WHAT THIS TASK INVOLVES
Reproduce the listing below word for word, starting with its first line and continuing through the line that contains "genus: Cinnagrostis", including that line.

Data items
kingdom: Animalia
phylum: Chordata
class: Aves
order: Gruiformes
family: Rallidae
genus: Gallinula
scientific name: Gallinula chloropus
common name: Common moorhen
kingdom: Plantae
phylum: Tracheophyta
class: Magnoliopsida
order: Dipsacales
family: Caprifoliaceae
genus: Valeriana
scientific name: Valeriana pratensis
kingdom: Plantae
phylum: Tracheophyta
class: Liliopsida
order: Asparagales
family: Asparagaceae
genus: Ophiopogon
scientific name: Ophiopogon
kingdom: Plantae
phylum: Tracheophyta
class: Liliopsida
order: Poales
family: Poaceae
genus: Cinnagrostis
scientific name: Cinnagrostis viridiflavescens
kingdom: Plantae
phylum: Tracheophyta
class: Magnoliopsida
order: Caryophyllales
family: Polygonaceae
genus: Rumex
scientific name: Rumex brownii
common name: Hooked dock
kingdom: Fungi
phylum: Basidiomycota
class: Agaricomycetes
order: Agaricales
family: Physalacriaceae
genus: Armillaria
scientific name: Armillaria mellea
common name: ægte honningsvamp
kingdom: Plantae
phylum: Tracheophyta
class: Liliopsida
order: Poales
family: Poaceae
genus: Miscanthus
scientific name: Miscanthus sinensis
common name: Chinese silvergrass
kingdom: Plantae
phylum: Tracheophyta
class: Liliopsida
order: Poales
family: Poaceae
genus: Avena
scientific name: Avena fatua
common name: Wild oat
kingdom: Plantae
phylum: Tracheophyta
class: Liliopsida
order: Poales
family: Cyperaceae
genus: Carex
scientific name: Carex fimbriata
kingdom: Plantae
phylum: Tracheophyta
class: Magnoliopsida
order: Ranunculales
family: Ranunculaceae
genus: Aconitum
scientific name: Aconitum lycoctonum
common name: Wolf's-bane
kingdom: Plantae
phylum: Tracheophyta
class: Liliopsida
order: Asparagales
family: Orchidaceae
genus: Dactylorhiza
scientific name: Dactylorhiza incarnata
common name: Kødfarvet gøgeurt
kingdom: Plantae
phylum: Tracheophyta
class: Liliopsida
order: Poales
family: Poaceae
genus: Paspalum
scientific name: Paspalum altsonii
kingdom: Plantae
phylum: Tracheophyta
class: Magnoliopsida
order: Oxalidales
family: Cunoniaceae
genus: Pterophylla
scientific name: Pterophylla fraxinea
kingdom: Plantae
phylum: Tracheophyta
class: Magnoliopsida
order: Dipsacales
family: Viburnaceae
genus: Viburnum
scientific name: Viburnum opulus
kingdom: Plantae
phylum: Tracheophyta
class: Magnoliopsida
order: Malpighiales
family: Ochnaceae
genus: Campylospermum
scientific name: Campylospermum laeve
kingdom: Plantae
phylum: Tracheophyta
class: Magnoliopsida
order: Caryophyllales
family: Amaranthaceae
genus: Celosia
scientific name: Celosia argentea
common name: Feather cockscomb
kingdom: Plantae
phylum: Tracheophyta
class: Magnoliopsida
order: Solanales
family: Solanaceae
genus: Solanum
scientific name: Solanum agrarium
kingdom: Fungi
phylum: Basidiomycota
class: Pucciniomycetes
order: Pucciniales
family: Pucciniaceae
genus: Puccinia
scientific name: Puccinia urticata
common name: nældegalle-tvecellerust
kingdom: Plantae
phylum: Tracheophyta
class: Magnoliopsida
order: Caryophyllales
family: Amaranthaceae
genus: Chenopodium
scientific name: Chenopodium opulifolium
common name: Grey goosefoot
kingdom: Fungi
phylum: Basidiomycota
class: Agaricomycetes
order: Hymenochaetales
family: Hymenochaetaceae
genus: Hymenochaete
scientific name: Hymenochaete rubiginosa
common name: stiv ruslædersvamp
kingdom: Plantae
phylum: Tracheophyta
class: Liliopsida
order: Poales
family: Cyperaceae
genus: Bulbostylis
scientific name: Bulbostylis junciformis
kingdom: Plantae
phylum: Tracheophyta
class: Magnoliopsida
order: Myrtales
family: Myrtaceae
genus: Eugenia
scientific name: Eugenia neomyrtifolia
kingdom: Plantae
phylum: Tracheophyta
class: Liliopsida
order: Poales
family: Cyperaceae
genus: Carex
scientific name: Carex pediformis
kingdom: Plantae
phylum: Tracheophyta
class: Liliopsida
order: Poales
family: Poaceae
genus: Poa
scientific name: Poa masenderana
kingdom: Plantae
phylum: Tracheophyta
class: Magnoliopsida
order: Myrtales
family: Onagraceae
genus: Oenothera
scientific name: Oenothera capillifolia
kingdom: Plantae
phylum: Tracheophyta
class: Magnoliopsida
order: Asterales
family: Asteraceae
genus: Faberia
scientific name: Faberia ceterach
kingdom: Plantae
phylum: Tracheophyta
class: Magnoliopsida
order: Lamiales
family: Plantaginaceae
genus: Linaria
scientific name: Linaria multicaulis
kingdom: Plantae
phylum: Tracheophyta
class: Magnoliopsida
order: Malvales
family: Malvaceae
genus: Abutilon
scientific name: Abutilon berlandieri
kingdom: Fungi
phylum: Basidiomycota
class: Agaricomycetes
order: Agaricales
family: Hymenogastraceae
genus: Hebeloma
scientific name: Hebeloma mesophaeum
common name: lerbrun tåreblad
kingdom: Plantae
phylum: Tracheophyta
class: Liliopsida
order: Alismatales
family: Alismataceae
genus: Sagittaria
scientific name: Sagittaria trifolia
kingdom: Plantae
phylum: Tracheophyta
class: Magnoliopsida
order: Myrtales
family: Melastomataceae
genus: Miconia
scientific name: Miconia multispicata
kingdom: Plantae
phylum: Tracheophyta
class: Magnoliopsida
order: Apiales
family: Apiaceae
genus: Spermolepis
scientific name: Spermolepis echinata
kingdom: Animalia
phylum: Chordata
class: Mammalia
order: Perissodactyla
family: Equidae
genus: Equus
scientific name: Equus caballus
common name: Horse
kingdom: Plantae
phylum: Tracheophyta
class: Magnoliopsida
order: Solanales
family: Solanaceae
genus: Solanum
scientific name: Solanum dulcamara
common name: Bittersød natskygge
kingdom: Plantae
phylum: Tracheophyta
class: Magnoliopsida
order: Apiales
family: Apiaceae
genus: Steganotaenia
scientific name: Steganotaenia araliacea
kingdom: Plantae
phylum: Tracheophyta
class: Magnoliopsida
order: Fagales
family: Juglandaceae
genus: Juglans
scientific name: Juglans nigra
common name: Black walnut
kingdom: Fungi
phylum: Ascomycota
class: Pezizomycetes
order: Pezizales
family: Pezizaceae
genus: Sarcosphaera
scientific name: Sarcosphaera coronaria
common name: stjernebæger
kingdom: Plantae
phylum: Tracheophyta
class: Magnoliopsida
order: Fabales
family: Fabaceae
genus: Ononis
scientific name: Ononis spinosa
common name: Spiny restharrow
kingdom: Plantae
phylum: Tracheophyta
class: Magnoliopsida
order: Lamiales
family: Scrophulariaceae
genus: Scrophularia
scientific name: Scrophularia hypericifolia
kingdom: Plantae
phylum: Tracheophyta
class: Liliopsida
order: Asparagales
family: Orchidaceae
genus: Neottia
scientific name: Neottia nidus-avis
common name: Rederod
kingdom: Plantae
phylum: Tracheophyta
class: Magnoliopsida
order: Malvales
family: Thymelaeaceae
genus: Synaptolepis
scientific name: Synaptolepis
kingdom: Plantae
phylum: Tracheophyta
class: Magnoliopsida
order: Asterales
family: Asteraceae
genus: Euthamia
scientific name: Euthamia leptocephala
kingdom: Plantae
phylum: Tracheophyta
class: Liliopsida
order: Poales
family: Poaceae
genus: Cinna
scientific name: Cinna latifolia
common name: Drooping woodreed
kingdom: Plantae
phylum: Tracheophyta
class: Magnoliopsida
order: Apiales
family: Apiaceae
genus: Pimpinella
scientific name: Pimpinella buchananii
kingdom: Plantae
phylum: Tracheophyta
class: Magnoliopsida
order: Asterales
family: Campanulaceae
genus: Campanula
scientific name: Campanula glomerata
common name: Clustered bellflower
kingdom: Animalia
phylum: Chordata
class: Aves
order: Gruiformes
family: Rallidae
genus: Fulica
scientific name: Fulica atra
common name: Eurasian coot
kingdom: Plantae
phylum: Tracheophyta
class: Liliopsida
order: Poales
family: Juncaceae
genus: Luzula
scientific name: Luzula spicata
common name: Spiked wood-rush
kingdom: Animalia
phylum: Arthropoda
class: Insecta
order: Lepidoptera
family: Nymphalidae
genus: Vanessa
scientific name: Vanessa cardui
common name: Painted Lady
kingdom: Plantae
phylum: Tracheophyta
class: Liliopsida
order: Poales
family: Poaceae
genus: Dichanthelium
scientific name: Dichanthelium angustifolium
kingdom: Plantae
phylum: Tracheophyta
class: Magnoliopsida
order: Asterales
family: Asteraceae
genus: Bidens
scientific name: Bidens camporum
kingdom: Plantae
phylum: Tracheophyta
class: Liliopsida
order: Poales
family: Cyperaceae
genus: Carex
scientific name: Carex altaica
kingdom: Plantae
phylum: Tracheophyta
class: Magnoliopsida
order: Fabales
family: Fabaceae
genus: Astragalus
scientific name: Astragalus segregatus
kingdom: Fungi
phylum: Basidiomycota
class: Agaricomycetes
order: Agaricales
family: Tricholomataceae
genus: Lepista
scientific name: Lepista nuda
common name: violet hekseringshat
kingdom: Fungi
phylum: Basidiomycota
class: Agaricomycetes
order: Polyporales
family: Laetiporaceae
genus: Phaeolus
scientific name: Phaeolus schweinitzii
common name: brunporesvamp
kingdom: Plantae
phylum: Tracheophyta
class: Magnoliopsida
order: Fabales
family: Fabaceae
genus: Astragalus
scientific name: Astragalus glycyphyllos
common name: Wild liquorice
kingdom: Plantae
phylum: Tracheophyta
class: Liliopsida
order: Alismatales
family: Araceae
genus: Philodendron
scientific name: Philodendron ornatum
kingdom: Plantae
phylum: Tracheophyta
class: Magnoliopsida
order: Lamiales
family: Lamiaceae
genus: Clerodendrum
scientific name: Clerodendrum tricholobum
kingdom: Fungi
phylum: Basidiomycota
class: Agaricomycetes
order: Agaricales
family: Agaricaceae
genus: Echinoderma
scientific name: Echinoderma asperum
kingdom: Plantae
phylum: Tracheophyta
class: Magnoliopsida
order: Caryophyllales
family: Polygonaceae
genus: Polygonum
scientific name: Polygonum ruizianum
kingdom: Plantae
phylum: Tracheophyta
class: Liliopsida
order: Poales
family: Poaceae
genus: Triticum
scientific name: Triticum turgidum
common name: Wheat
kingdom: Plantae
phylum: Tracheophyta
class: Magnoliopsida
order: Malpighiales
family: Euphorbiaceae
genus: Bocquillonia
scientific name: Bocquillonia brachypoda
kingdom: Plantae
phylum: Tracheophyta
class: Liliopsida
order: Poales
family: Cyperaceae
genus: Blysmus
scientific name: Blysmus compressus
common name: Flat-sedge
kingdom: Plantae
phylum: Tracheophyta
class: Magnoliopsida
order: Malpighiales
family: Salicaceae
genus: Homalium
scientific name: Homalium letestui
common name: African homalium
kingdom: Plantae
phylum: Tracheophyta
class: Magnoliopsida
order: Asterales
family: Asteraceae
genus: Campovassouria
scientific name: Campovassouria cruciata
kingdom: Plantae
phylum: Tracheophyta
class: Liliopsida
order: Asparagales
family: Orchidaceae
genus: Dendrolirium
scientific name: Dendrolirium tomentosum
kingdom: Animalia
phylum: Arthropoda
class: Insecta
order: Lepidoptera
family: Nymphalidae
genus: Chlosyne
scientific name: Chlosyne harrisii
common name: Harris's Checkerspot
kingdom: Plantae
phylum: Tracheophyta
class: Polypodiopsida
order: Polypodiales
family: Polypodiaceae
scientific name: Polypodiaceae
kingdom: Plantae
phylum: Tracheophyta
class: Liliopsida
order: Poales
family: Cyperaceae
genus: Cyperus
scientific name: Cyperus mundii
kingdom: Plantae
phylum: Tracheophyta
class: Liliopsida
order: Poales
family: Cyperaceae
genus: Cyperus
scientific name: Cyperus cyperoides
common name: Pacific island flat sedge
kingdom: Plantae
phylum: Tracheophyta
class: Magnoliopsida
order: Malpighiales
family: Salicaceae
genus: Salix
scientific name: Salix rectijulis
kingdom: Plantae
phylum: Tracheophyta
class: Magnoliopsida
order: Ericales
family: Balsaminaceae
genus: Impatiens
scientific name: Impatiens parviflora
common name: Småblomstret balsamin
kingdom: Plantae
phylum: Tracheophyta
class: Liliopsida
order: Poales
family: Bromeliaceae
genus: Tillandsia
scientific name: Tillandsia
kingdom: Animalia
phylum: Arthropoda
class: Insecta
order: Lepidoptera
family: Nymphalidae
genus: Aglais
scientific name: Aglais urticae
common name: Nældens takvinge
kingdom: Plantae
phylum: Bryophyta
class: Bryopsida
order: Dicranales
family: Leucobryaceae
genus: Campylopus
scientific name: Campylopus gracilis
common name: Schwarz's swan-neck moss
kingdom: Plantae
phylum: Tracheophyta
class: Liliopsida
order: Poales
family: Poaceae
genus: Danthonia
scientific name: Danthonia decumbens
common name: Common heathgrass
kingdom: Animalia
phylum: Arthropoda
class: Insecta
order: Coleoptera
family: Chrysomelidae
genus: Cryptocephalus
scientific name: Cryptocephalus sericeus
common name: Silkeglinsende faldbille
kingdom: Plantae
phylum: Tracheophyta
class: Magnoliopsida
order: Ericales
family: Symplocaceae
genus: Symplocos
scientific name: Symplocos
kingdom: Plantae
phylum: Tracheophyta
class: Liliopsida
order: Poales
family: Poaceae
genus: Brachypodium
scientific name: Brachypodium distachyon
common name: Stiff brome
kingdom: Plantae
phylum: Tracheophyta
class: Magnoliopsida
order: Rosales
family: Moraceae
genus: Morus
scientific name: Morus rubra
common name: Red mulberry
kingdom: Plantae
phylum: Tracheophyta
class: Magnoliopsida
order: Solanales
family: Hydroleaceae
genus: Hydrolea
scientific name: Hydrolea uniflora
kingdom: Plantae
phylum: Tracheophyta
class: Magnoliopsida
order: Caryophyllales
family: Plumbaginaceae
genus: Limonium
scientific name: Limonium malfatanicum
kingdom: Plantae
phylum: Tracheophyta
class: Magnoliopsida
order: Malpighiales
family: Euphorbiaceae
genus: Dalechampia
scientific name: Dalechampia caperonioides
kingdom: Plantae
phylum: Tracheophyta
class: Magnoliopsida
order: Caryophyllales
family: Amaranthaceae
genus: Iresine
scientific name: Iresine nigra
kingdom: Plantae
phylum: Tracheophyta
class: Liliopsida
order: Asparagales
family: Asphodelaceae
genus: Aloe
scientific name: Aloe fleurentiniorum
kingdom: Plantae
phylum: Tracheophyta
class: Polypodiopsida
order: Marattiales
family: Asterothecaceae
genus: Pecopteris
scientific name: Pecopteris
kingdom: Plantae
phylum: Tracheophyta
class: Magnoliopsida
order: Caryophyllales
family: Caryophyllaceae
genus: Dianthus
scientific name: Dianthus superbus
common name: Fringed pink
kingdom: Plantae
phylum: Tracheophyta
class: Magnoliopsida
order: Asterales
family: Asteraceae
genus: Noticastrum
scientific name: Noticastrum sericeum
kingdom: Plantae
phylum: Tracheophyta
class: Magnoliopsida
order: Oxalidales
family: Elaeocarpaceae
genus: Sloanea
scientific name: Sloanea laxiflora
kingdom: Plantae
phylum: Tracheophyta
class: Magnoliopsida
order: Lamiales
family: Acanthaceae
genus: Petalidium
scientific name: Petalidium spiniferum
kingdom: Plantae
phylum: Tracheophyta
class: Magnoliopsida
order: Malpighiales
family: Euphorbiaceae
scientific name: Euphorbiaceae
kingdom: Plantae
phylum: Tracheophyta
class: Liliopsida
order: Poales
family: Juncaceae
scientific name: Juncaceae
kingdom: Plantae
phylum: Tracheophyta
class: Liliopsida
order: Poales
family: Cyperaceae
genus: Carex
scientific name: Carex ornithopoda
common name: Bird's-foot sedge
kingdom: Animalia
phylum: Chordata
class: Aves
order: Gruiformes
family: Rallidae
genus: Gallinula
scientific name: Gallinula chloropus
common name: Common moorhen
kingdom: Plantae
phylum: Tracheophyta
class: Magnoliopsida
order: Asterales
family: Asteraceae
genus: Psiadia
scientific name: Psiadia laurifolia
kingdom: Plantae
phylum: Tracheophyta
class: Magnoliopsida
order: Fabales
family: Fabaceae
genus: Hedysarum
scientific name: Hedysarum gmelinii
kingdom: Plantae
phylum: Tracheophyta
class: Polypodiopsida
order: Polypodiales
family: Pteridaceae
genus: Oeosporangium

WRITTEN REPLY
kingdom: Animalia
phylum: Chordata
class: Aves
order: Gruiformes
family: Rallidae
genus: Gallinula
scientific name: Gallinula chloropus
common name: Common moorhen
kingdom: Plantae
phylum: Tracheophyta
class: Magnoliopsida
order: Dipsacales
family: Caprifoliaceae
genus: Valeriana
scientific name: Valeriana pratensis
kingdom: Plantae
phylum: Tracheophyta
class: Liliopsida
order: Asparagales
family: Asparagaceae
genus: Ophiopogon
scientific name: Ophiopogon
kingdom: Plantae
phylum: Tracheophyta
class: Liliopsida
order: Poales
family: Poaceae
genus: Cinnagrostis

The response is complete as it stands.